Q: Be serious. How do you expect anyone to stay on a diet during the holidays?

 

A: Hey, it is your life. If you want to cheat, do it. Just keep it firmly planted in your own mind that the results of that cheating are totally your own responsibility. Don’t try to blame the holidays or any host/hostess who offered you a forbidden food. No one is responsible for your actions but you. Now that I have shown my drill sergeant attitude, let me also say that I fully understand that no time is harder than the period between Thanksgiving and New Year. Delicious, but fattening, foods are everywhere. They are present at every office party, family function and holiday get-together. Like you, I have always heard the same thing: “C’mon, it’s once a year! Live a little! Relax and enjoy yourself!” Who are they trying to convince – me or themselves? Here are some simple things you can do to keep your diet (diet being either low sugar, low fat, low carb, low mycotoxin, or whatever your normal style is) on track, without feeling as though you are missing out.

 

  • Be first in line and eat before everyone else does. Always try to have a healthy meal about three hours before any holiday feasts. That should allow you to keep your eyeballs in your head and your portions within reason.
  • Graze, but remember that before you give in to hors d’oeuvres like pigs-in-a-blanket and bite-sized quiches, attack your hunger with fiber, protein and healthy fat. For example, start at the vegetable tray, then hit the fruit plate, and finish up with a handful of nuts (not peanuts). By the time you are finished with that filling combination, the other appetizers won’t be so tempting.
  • Have a cup or two of coffee before you attack the food. While everyone else goes for the cakes, pies and other sweets, try a cup of aromatic coffee (especially those flavored coffees). Not only does it satisfy that sweet craving, but the caffeine often acts as an appetite suppressant.

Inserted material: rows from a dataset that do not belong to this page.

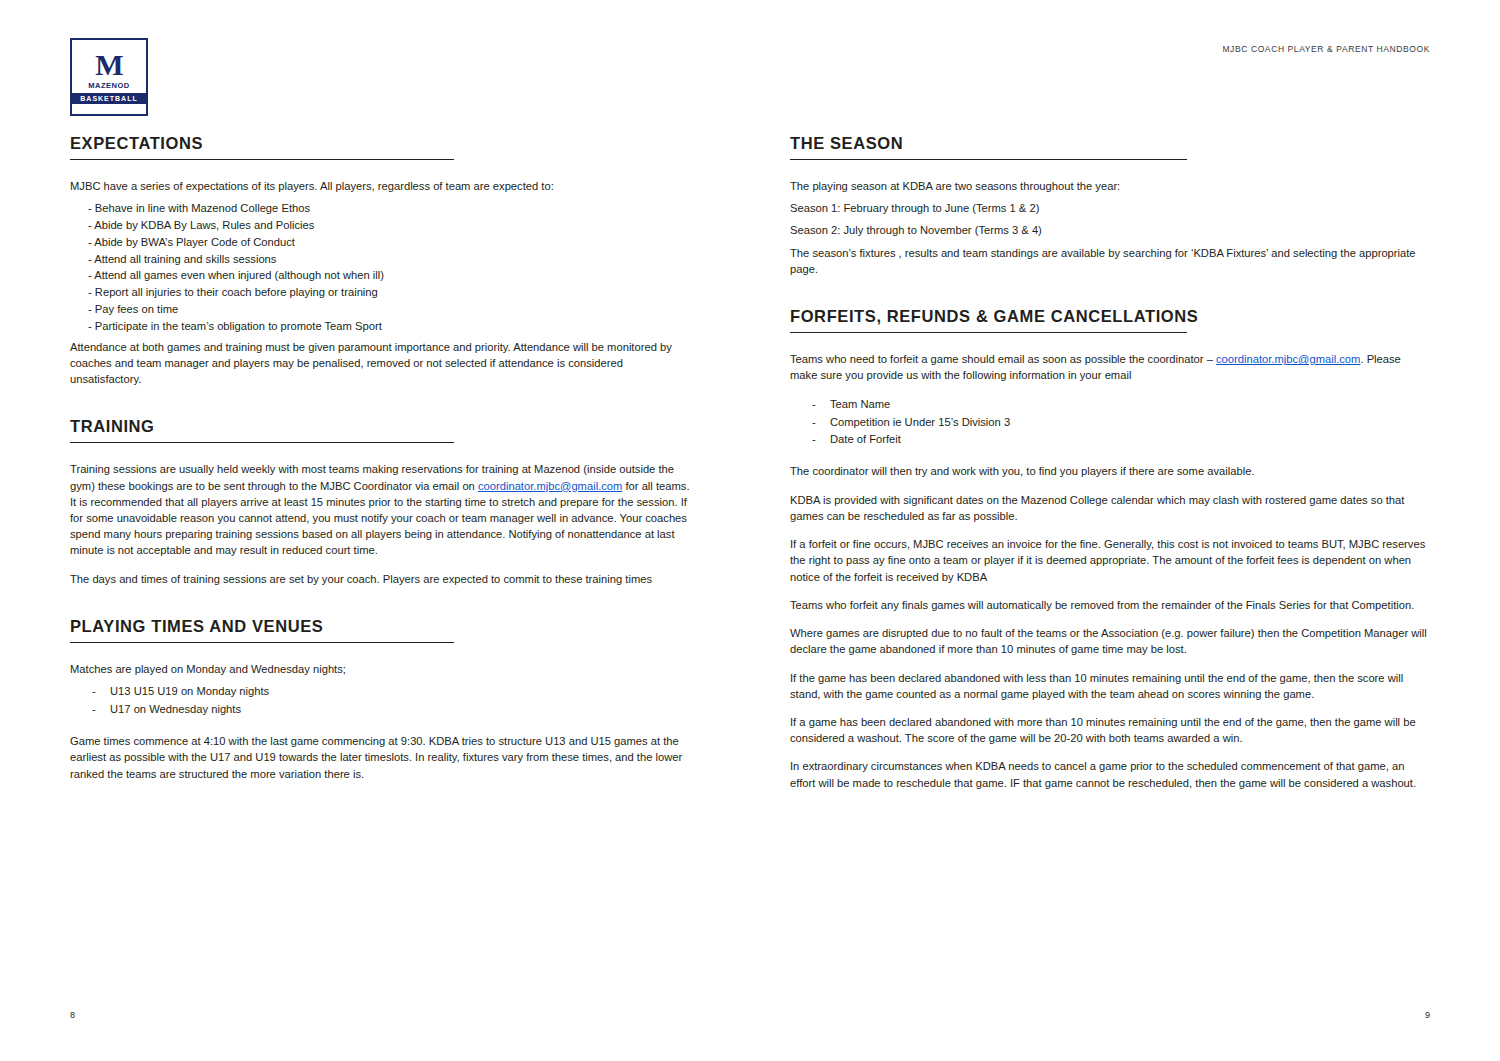M
MAZENOD
BASKETBALL
EXPECTATIONS
MJBC have a series of expectations of its players. All players, regardless of team are expected to:
Behave in line with Mazenod College Ethos
Abide by KDBA By Laws, Rules and Policies
Abide by BWA’s Player Code of Conduct
Attend all training and skills sessions
Attend all games even when injured (although not when ill)
Report all injuries to their coach before playing or training
Pay fees on time
Participate in the team’s obligation to promote Team Sport
Attendance at both games and training must be given paramount importance and priority. Attendance will be monitored by coaches and team manager and players may be penalised, removed or not selected if attendance is considered unsatisfactory.
TRAINING
Training sessions are usually held weekly with most teams making reservations for training at Mazenod (inside outside the gym) these bookings are to be sent through to the MJBC Coordinator via email on coordinator.mjbc@gmail.com for all teams. It is recommended that all players arrive at least 15 minutes prior to the starting time to stretch and prepare for the session. If for some unavoidable reason you cannot attend, you must notify your coach or team manager well in advance. Your coaches spend many hours preparing training sessions based on all players being in attendance. Notifying of nonattendance at last minute is not acceptable and may result in reduced court time.
The days and times of training sessions are set by your coach. Players are expected to commit to these training times
PLAYING TIMES AND VENUES
Matches are played on Monday and Wednesday nights;
U13 U15 U19 on Monday nights
U17 on Wednesday nights
Game times commence at 4:10 with the last game commencing at 9:30. KDBA tries to structure U13 and U15 games at the earliest as possible with the U17 and U19 towards the later timeslots. In reality, fixtures vary from these times, and the lower ranked the teams are structured the more variation there is.
8
MJBC Coach Player & Parent Handbook
THE SEASON
The playing season at KDBA are two seasons throughout the year:
Season 1: February through to June (Terms 1 & 2)
Season 2: July through to November (Terms 3 & 4)
The season’s fixtures , results and team standings are available by searching for ‘KDBA Fixtures’ and selecting the appropriate page.
FORFEITS, REFUNDS & GAME CANCELLATIONS
Teams who need to forfeit a game should email as soon as possible the coordinator – coordinator.mjbc@gmail.com. Please make sure you provide us with the following information in your email
Team Name
Competition ie Under 15’s Division 3
Date of Forfeit
The coordinator will then try and work with you, to find you players if there are some available.
KDBA is provided with significant dates on the Mazenod College calendar which may clash with rostered game dates so that games can be rescheduled as far as possible.
If a forfeit or fine occurs, MJBC receives an invoice for the fine. Generally, this cost is not invoiced to teams BUT, MJBC reserves the right to pass ay fine onto a team or player if it is deemed appropriate. The amount of the forfeit fees is dependent on when notice of the forfeit is received by KDBA
Teams who forfeit any finals games will automatically be removed from the remainder of the Finals Series for that Competition.
Where games are disrupted due to no fault of the teams or the Association (e.g. power failure) then the Competition Manager will declare the game abandoned if more than 10 minutes of game time may be lost.
If the game has been declared abandoned with less than 10 minutes remaining until the end of the game, then the score will stand, with the game counted as a normal game played with the team ahead on scores winning the game.
If a game has been declared abandoned with more than 10 minutes remaining until the end of the game, then the game will be considered a washout. The score of the game will be 20-20 with both teams awarded a win.
In extraordinary circumstances when KDBA needs to cancel a game prior to the scheduled commencement of that game, an effort will be made to reschedule that game. IF that game cannot be rescheduled, then the game will be considered a washout.
9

Q: Why is it that all the foods that taste good are the ones you say are bad for me? I feel like a child here because my mom always said things like this too.

 

A: I think there really is no perfect answer to this one. I grew up hearing that phrase too, but the reality is that it is all a matter of acquired taste. When I moved to England (OK, Uncle Sam sent me there for three and a half years), I tried something the English called Black Sausage (AKA Blood Pudding). The first time I ate that stuff, I thought I was going to throw up. But it was on my plate one week out of every six (I did a lot of temporary duty at a small RAF base and they ate that stuff every morning with deep fat fried bread and eggs and bacon). It wasn’t too long until I came to like it (I also gained 90 pounds while living there). Today (ummm, 37 years later), I retain a fond memory of what it tasted like, but I’ll bet that if I actually put it in my mouth today, I’d experience that same feeling of wanting to spit it out (organic graffiti on the walls). You eat what is convenient. You eat what is available. And you develop a taste for those things over time. If you had been raised in a country that had no sugar, no corn, and they ate only fresh-caught fish, fresh root plants, fresh vegetables, and fresh fruits, you would have a taste for those things and would probably puke if someone forced you to eat a huge slice of Black Forest Cake (a truly decadent multi-layer chocolate delight). You can change your eating habits to the point where one day you will discover that not only do you not have a craving for those foods we have been calling “bad,” but when you see them, you might even experience revulsion at the thought of eating that stuff.

 

Q: Are you in favor of alternative medicine instead of traditional doctors?

 

A: Partially. We believe there is a time and place for both. No doubt you have noticed that alternative therapies seem to be everywhere. Advertisements for herbal remedies are nearly as prevalent in health magazines and on television as ads for FDA-approved medicines. Things that were once considered unconventional (e.g., yoga, massage, acupuncture) have become almost mainstream. Judging from the amount of marketing, you might even assume that most Americans are using some form of alternative medicine. So here’s my plug for CAM.

 

What exactly is “alternative” medicine? Complementary and Alternative Medicine (CAM – we mentioned this a few issues back), according to the National Institutes of Health, can be defined as any therapy or treatment that is not part of conventional medicine. This broad definition includes interventions as simple as taking an herb, like Echinacea or Ginseng, to fight off a cold, or as complicated as acupuncture or chiropractic.

 

A study published in the January/February 2005 issue of Alternative Therapies compared the results of two surveys to determine if the prevalence of alternative medicine use changed between 1997 and 2002.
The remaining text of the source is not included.